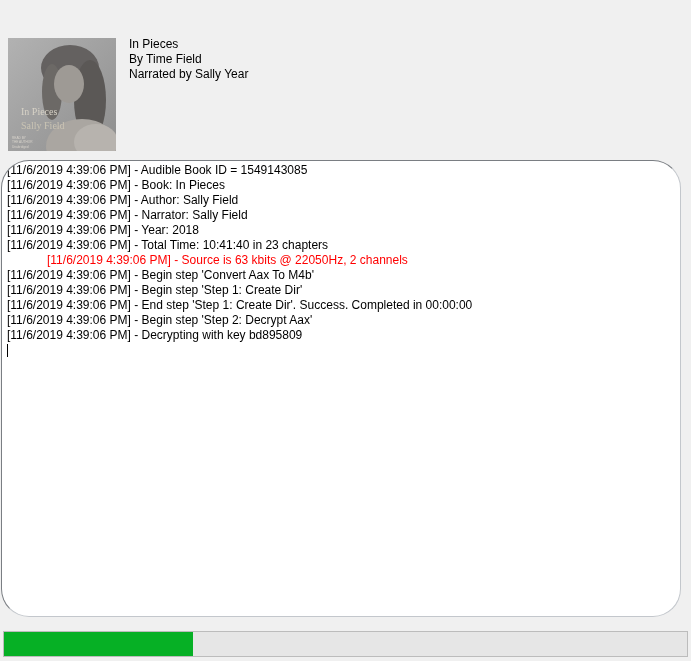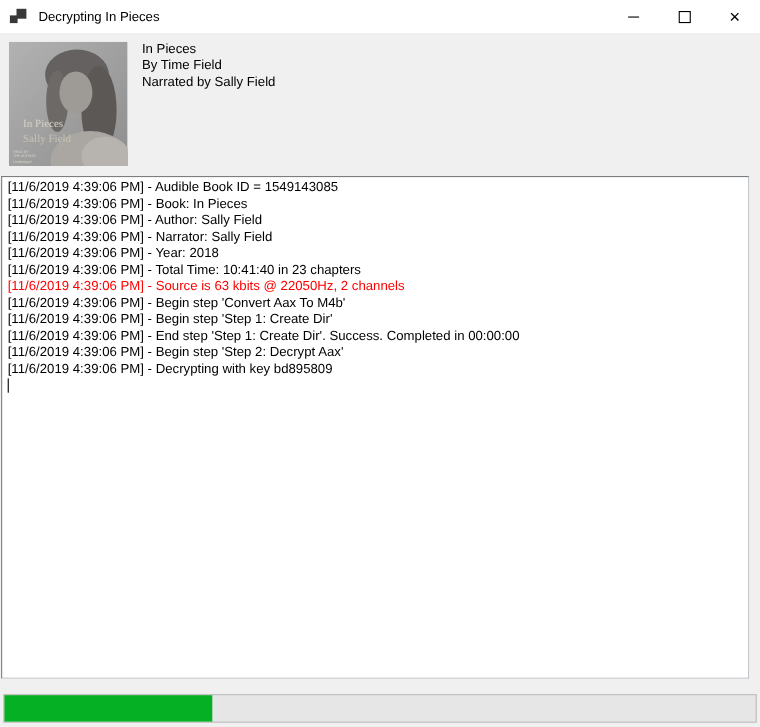--- a/index.html
+++ b/index.html
@@ -37,56 +37,39 @@
     border-top: 1px solid #7a7e83;
     border-left: 1px solid #7a7e83;
     border-right: 1px solid #c3c7cc;
     border-bottom: 1px solid #c3c7cc;
     padding: 2px 0 0 5px;
     font-size: 12px; line-height: 15px;
     color: #000;
     overflow: hidden;
     white-space: pre;
     cursor: text;
+    border-radius: 28px;
   }
   .log-line { height: 15px; }
-  .log-line.red { color: #ff0000; }
+  .log-line.red { color: #ff0000; margin-left: 40px; }
   .caret { width: 1px; height: 13px; background: #000; margin-top: 1px; }
   
   .progressbar {
     position: absolute; left: 3px; top: 631px;
     width: 683px; height: 24px;
     background: #e6e6e6;
     border: 1px solid #bcbcbc;
   }
   .progress-fill { height: 100%; width: 0; background: #06b025; }
 </style>
 </head>
 <body>
 
 <div class="window">
 
-  <div class="titlebar">
-    <div class="app-icon">
-      <div class="sq-small"></div>
-      <div class="sq-large"></div>
-    </div>
-    <div class="title-text">Decrypting In Pieces</div>
-    <div class="controls">
-      <div class="ctrl">
-        <div class="min-glyph"></div>
-      </div>
-      <div class="ctrl">
-        <div class="max-glyph"></div>
-      </div>
-      <div class="ctrl">
-        <span style="font-size:13px;">✕</span>
-      </div>
-    </div>
-  </div>
 
   <div class="cover">
     <svg width="108" height="113" viewBox="0 0 108 113" xmlns="http://www.w3.org/2000/svg">
       <defs>
         <linearGradient id="cg" x1="0" y1="0" x2="1" y2="1">
           <stop offset="0" stop-color="#b2b2b2"></stop>
           <stop offset="1" stop-color="#8e8e8e"></stop>
         </linearGradient>
       </defs>
       <rect width="108" height="113" fill="url(#cg)"></rect>
@@ -103,21 +86,21 @@
       <text x="13" y="91" font-family="Liberation Serif, serif" font-size="10" fill="#cac4b4">Sally Field</text>
       <text x="4" y="101" font-family="Liberation Sans, sans-serif" font-size="3.2" fill="#d8d4cc">READ BY</text>
       <text x="4" y="105" font-family="Liberation Sans, sans-serif" font-size="3.2" fill="#d8d4cc">THE AUTHOR</text>
       <text x="4" y="110" font-family="Liberation Sans, sans-serif" font-size="3.2" fill="#d8d4cc">Unabridged</text>
     </svg>
   </div>
 
   <div class="book-info">
     <div>In Pieces</div>
     <div>By Time Field</div>
-    <div>Narrated by Sally Field</div>
+    <div>Narrated by Sally Year</div>
   </div>
 
   <div class="logbox"><div class="log-line">[11/6/2019 4:39:06 PM] - Audible Book ID = 1549143085</div><div class="log-line">[11/6/2019 4:39:06 PM] - Book: In Pieces</div><div class="log-line">[11/6/2019 4:39:06 PM] - Author: Sally Field</div><div class="log-line">[11/6/2019 4:39:06 PM] - Narrator: Sally Field</div><div class="log-line">[11/6/2019 4:39:06 PM] - Year: 2018</div><div class="log-line">[11/6/2019 4:39:06 PM] - Total Time: 10:41:40 in 23 chapters</div><div class="log-line red">[11/6/2019 4:39:06 PM] - Source is 63 kbits @ 22050Hz, 2 channels</div><div class="log-line">[11/6/2019 4:39:06 PM] - Begin step 'Convert Aax To M4b'</div><div class="log-line">[11/6/2019 4:39:06 PM] - Begin step 'Step 1: Create Dir'</div><div class="log-line">[11/6/2019 4:39:06 PM] - End step 'Step 1: Create Dir'. Success. Completed in 00:00:00</div><div class="log-line">[11/6/2019 4:39:06 PM] - Begin step 'Step 2: Decrypt Aax'</div><div class="log-line">[11/6/2019 4:39:06 PM] - Decrypting with key bd895809</div><div class="caret"></div></div>
 
   <div class="progressbar" style="background: rgb(230, 230, 230);">
     <div class="progress-fill" style="width: 27.7%; background: rgb(6, 176, 37);"></div>
   </div>
 
 </div>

_ _ _ _ _ _ _

What is expected = All entries above are to be restated exactly, with every image omitted.

Written answer =
--- a/index.html
+++ b/index.html
@@ -37,56 +37,39 @@
     border-top: 1px solid #7a7e83;
     border-left: 1px solid #7a7e83;
     border-right: 1px solid #c3c7cc;
     border-bottom: 1px solid #c3c7cc;
     padding: 2px 0 0 5px;
     font-size: 12px; line-height: 15px;
     color: #000;
     overflow: hidden;
     white-space: pre;
     cursor: text;
+    border-radius: 28px;
   }
   .log-line { height: 15px; }
-  .log-line.red { color: #ff0000; }
+  .log-line.red { color: #ff0000; margin-left: 40px; }
   .caret { width: 1px; height: 13px; background: #000; margin-top: 1px; }
   
   .progressbar {
     position: absolute; left: 3px; top: 631px;
     width: 683px; height: 24px;
     background: #e6e6e6;
     border: 1px solid #bcbcbc;
   }
   .progress-fill { height: 100%; width: 0; background: #06b025; }
 </style>
 </head>
 <body>
 
 <div class="window">
 
-  <div class="titlebar">
-    <div class="app-icon">
-      <div class="sq-small"></div>
-      <div class="sq-large"></div>
-    </div>
-    <div class="title-text">Decrypting In Pieces</div>
-    <div class="controls">
-      <div class="ctrl">
-        <div class="min-glyph"></div>
-      </div>
-      <div class="ctrl">
-        <div class="max-glyph"></div>
-      </div>
-      <div class="ctrl">
-        <span style="font-size:13px;">✕</span>
-      </div>
-    </div>
-  </div>
 
   <div class="cover">
     <svg width="108" height="113" viewBox="0 0 108 113" xmlns="http://www.w3.org/2000/svg">
       <defs>
         <linearGradient id="cg" x1="0" y1="0" x2="1" y2="1">
           <stop offset="0" stop-color="#b2b2b2"></stop>
           <stop offset="1" stop-color="#8e8e8e"></stop>
         </linearGradient>
       </defs>
       <rect width="108" height="113" fill="url(#cg)"></rect>
@@ -103,21 +86,21 @@
       <text x="13" y="91" font-family="Liberation Serif, serif" font-size="10" fill="#cac4b4">Sally Field</text>
       <text x="4" y="101" font-family="Liberation Sans, sans-serif" font-size="3.2" fill="#d8d4cc">READ BY</text>
       <text x="4" y="105" font-family="Liberation Sans, sans-serif" font-size="3.2" fill="#d8d4cc">THE AUTHOR</text>
       <text x="4" y="110" font-family="Liberation Sans, sans-serif" font-size="3.2" fill="#d8d4cc">Unabridged</text>
     </svg>
   </div>
 
   <div class="book-info">
     <div>In Pieces</div>
     <div>By Time Field</div>
-    <div>Narrated by Sally Field</div>
+    <div>Narrated by Sally Year</div>
   </div>
 
   <div class="logbox"><div class="log-line">[11/6/2019 4:39:06 PM] - Audible Book ID = 1549143085</div><div class="log-line">[11/6/2019 4:39:06 PM] - Book: In Pieces</div><div class="log-line">[11/6/2019 4:39:06 PM] - Author: Sally Field</div><div class="log-line">[11/6/2019 4:39:06 PM] - Narrator: Sally Field</div><div class="log-line">[11/6/2019 4:39:06 PM] - Year: 2018</div><div class="log-line">[11/6/2019 4:39:06 PM] - Total Time: 10:41:40 in 23 chapters</div><div class="log-line red">[11/6/2019 4:39:06 PM] - Source is 63 kbits @ 22050Hz, 2 channels</div><div class="log-line">[11/6/2019 4:39:06 PM] - Begin step 'Convert Aax To M4b'</div><div class="log-line">[11/6/2019 4:39:06 PM] - Begin step 'Step 1: Create Dir'</div><div class="log-line">[11/6/2019 4:39:06 PM] - End step 'Step 1: Create Dir'. Success. Completed in 00:00:00</div><div class="log-line">[11/6/2019 4:39:06 PM] - Begin step 'Step 2: Decrypt Aax'</div><div class="log-line">[11/6/2019 4:39:06 PM] - Decrypting with key bd895809</div><div class="caret"></div></div>
 
   <div class="progressbar" style="background: rgb(230, 230, 230);">
     <div class="progress-fill" style="width: 27.7%; background: rgb(6, 176, 37);"></div>
   </div>
 
 </div>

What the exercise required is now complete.